Texas Legislature Sends Voting Bill to Governor

Overhaul was passed after months of drama
By Newser Editors and Wire Services
Posted Aug 31, 2021 7:07 PM CDT
Texas Voting Bill Headed for Abbott's Desk
State Rep. Harold Dutton, D-Houston, stands on the floor of the House of Representatives at the Capitol in Austin, Texas on Tuesday, Aug. 31, 2021.   (Mikala Compton/Austin American-Statesman via AP)

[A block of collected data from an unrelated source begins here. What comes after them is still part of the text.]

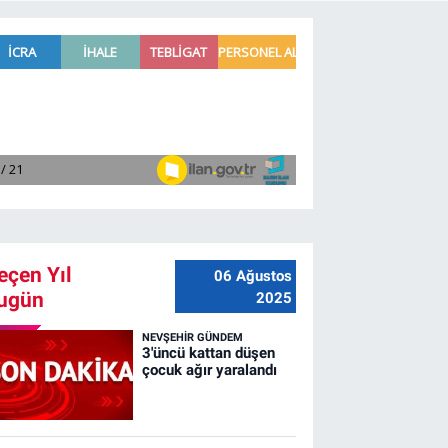
eçen Yıl
06 Ağustos
ugün
2025
NEVŞEHIR GÜNDEM
3'üncü kattan düşen
çocuk ağır yaralandı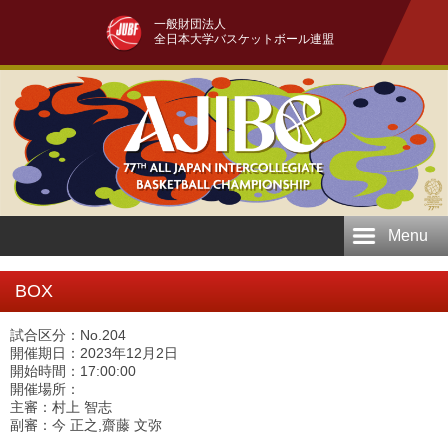
一般財団法人
全日本大学バスケットボール連盟
Menu
BOX
試合区分：No.204
開催期日：2023年12月2日
開始時間：17:00:00
開催場所：
主審：村上 智志
副審：今 正之,齋藤 文弥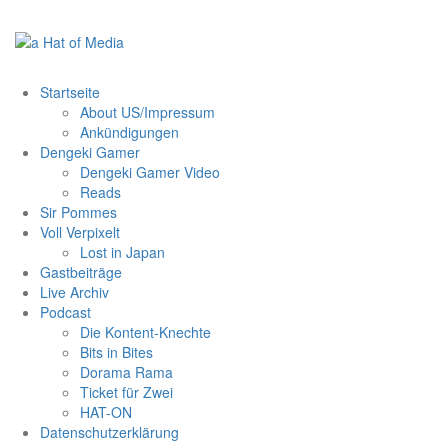
Zum
Inhalt
springen
Startseite
About US/Impressum
Ankündigungen
Dengeki Gamer
Dengeki Gamer Video
Reads
Sir Pommes
Voll Verpixelt
Lost in Japan
Gastbeiträge
Live Archiv
Podcast
Die Kontent-Knechte
Bits in Bites
Dorama Rama
Ticket für Zwei
HAT-ON
Datenschutzerklärung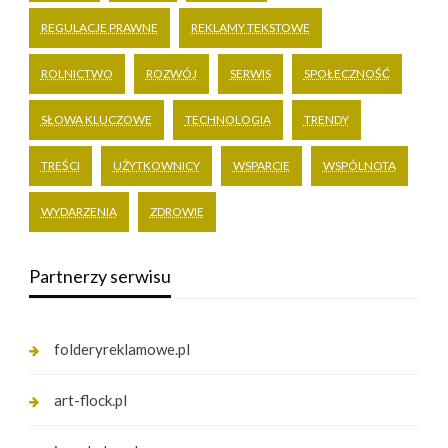
REGULACJE PRAWNE
REKLAMY TEKSTOWE
ROLNICTWO
ROZWÓJ
SERWIS
SPOŁECZNOŚĆ
SŁOWA KLUCZOWE
TECHNOLOGIA
TRENDY
TREŚCI
UŻYTKOWNICY
WSPARCIE
WSPÓLNOTA
WYDARZENIA
ZDROWIE
Partnerzy serwisu
folderyreklamowe.pl
art-flock.pl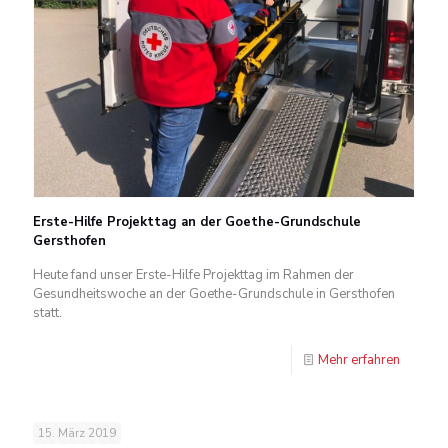
Erste-Hilfe Projekttag an der Goethe-Grundschule
Gersthofen
Heute fand unser Erste-Hilfe Projekttag im Rahmen der
Gesundheitswoche an der Goethe-Grundschule in Gersthofen
statt.
Mehr erfahren
15. März 2019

The GOP-controlled Texas Legislature passed a broad overhaul of the state’s election laws Tuesday, tightening already strict voting rules and dealing a bruising defeat to Democrats who waged a monthslong fight over what they argued was a brazen attempt to disenfranchise minorities and other Democratic-leaning voters. From the AP:

  • Abbott says he will sign. Republican Gov. Greg Abbott said he will sign the bill, the latest in a national GOP campaign to add new hurdles to voting in the name of security. The effort, which led to new restrictions in Georgia, Florida, Arizona and elsewhere, was spurred in part by former President Donald Trump’s false claims of a stolen election. "I look forward to signing Senate Bill 1 into law, ensuring election integrity in Texas,” Abbott said in a statement minutes after the bill passed.

  • Democrats fought bill for months. Texas Democrats fought the legislation for months, arguing the bill was tailored to make it harder for young people, racial and ethnic minorities, and people with disabilities—all Democratic-leaning voters — to cast ballots, just as they see the demographics shifting to favor their party. The bill specifically targets Democratic strongholds, including Houston's Harris County, further tightening rules in a state already considered among the hardest places to cast a ballot. Harris County last year offered 24-hour polling places and drive-thru voting, as well as tried sending mail-ballot applications to 2 million registered voters. All of that would now be outlawed with Abbott’s signature.
  • A heated summer. The legislation set off a heated summer in Texas of walkouts by Democrats, Republicans threatening them with arrest, Abbott vetoing the paychecks of thousands of rank-and-file staffers when the bill failed to reach him sooner, and accusations of racism and voter suppression. The Texas House eventually passed the bill 80-41 on Friday.

  • Republicans defend bill. Texas Republicans defended the bill in the same terms the GOP has used in more than a dozen other states that have also passed restrictive voting laws this year: calling the changes practical safeguards, while denying they are driven by Trump's claims.
  • A final confrontation. The final vote did not escape a parting round of confrontation after Senate Republicans, at the last minute, scuttled one of the few areas of bipartisan agreement: efforts to shield voters with felony convictions from prosecution if they did not realize they were ineligible to cast a ballot.
  • The next fight. The Texas Capitol is set to immediately shift into another charged fight over redrawn voting maps that could lock in Republican electoral advantages for the next decade. Texas added more than 4 million new residents since 2010, more than any other state, with people of color accounting for more than nine in every 10 new residents.